How many of you have actually thought about password theft?

How many of you use the same password for everything online?

How many times have you had to reset your online passwords?

How many of you have had your Facebook or
email accounts hacked?

After reading tons of blogs about password security, what to include and what not to include like your pets name etc. we came across a Storage craft blog by Casey Morgan that provides a guide on how to create a password formulae.

Using a password formula

With this method, you basically create a formula with a few variables that change for each site you need to login to. This way you can have a formula with lots of special characters that’s complex, but one that also changes for each site you go to so you never have the same password twice. Unless someone discovers both your formula and how you select the variables for each site, you’ll have a secure, unique password across the board. Here’s an example of what one might be:

$2#HckThsXYZ*9%

You can see that there are three variables bolded above: X, Y, and Z. There are a number of ways to determine what these variables will be. But let’s just say you take the first three letters of the website you’re on and use those as your variables. If you were on Amazon.com, you’d take the first three letters, AMA, and plug that in for your variables, giving you:

$2#HckThsAMA*9%

Microsoft provides an online password checker that will give you an indication on how strong your password is.

Do you have multiple passwords written down to a number of online locations and always finding yourself having to reset or recover. This can be very time consuming and sometimes ends up in re-creating an account from scratch.

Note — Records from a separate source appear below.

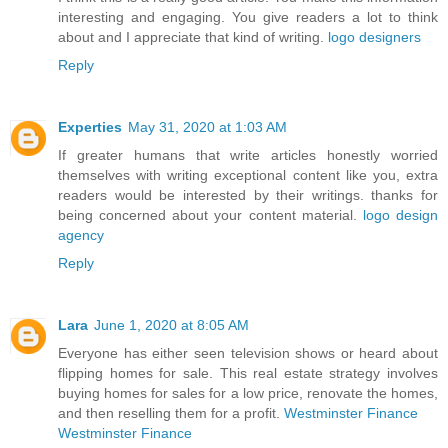
interesting and engaging. You give readers a lot to think
about and I appreciate that kind of writing.
logo designers
Reply
Experties
May 31, 2020 at 1:03 AM
If greater humans that write articles honestly worried
themselves with writing exceptional content like you, extra
readers would be interested by their writings. thanks for
being concerned about your content material.
logo design
agency
Reply
Lara
June 1, 2020 at 8:05 AM
Everyone has either seen television shows or heard about
flipping homes for sale. This real estate strategy involves
buying homes for sales for a low price, renovate the homes,
and then reselling them for a profit.
Westminster Finance
Westminster Finance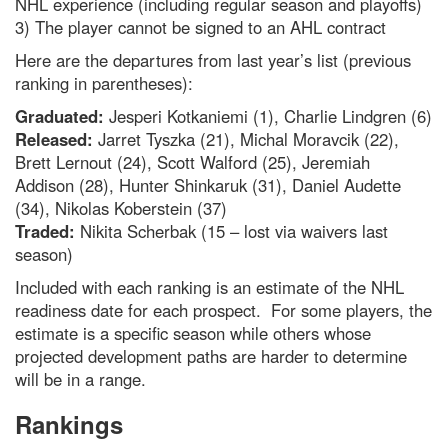
NHL experience (including regular season and playoffs)
3) The player cannot be signed to an AHL contract
Here are the departures from last year’s list (previous
ranking in parentheses):
Graduated:
Jesperi Kotkaniemi (1), Charlie Lindgren (6)
Released:
Jarret Tyszka (21), Michal Moravcik (22),
Brett Lernout (24), Scott Walford (25), Jeremiah
Addison (28), Hunter Shinkaruk (31), Daniel Audette
(34), Nikolas Koberstein (37)
Traded:
Nikita Scherbak (15 – lost via waivers last
season)
Included with each ranking is an estimate of the NHL
readiness date for each prospect. For some players, the
estimate is a specific season while others whose
projected development paths are harder to determine
will be in a range.
Rankings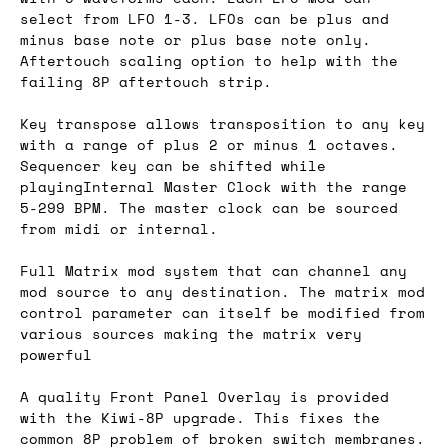
select from LFO 1-3. LFOs can be plus and
minus base note or plus base note only.
Aftertouch scaling option to help with the
failing 8P aftertouch strip.
Key transpose allows transposition to any key
with a range of plus 2 or minus 1 octaves.
Sequencer key can be shifted while
playingInternal Master Clock with the range
5-299 BPM. The master clock can be sourced
from midi or internal.
Full Matrix mod system that can channel any
mod source to any destination. The matrix mod
control parameter can itself be modified from
various sources making the matrix very
powerful
A quality Front Panel Overlay is provided
with the Kiwi-8P upgrade. This fixes the
common 8P problem of broken switch membranes.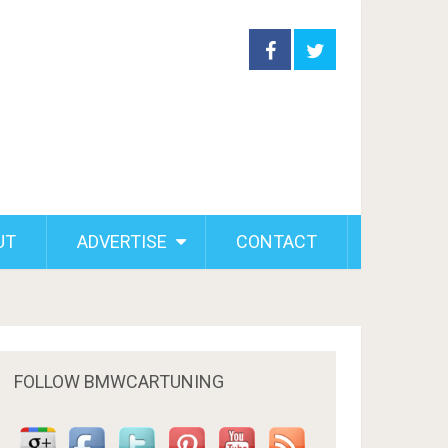
UT
ADVERTISE
CONTACT
FOLLOW BMWCARTUNING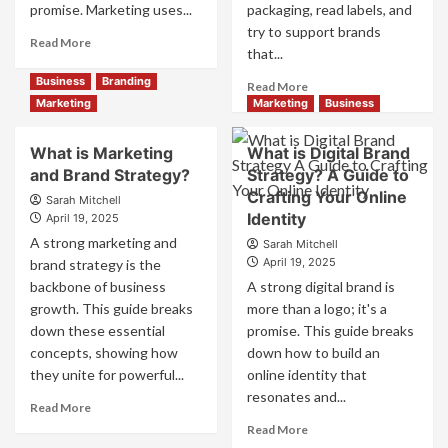
promise. Marketing uses...
packaging, read labels, and
try to support brands
Read
Read More
that...
more
about
Business
Branding
Read
Read More
Branding
more
Marketing
Marketing
Business
and
about
Marketing
How
What is Marketing
What is Digital Brand
Mix
Companies
and Brand Strategy?
How
Strategy? A Guide to
Use
They
Crafting Your Online
Fake
Sarah Mitchell
Work
Identity
Competitor
April 19, 2025
Together
Brands
A strong marketing and
Sarah Mitchell
for
to
April 19, 2025
brand strategy is the
Business
Influence
backbone of business
A strong digital brand is
Success
Market
growth. This guide breaks
more than a logo; it's a
Perception
down these essential
promise. This guide breaks
and
Consumer
concepts, showing how
down how to build an
Choice
they unite for powerful...
online identity that
resonates and...
Read
Read More
more
Read
Read More
about
more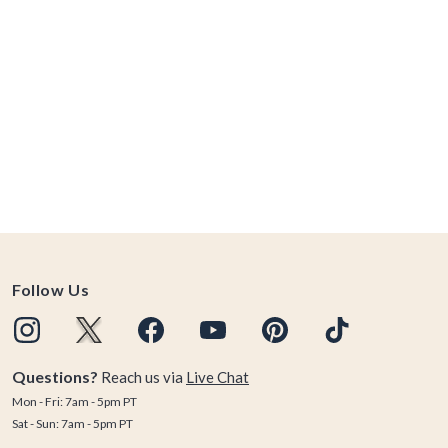
Follow Us
Questions?
Reach us via
Live Chat
Mon - Fri: 7am - 5pm PT
Sat - Sun: 7am - 5pm PT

Why not use an online password manager. Once all setup you only need to remember 1 password which is the master password for your vault.

Password managers like LastPass make it ultra-simple to manage the dozens of passwords you use, and even let you share them if multiple users need access to the same accounts. As you may know, LastPass let you save lots of passwords for lots of sites, all of which live inside a “vault” behind one super-secure master password.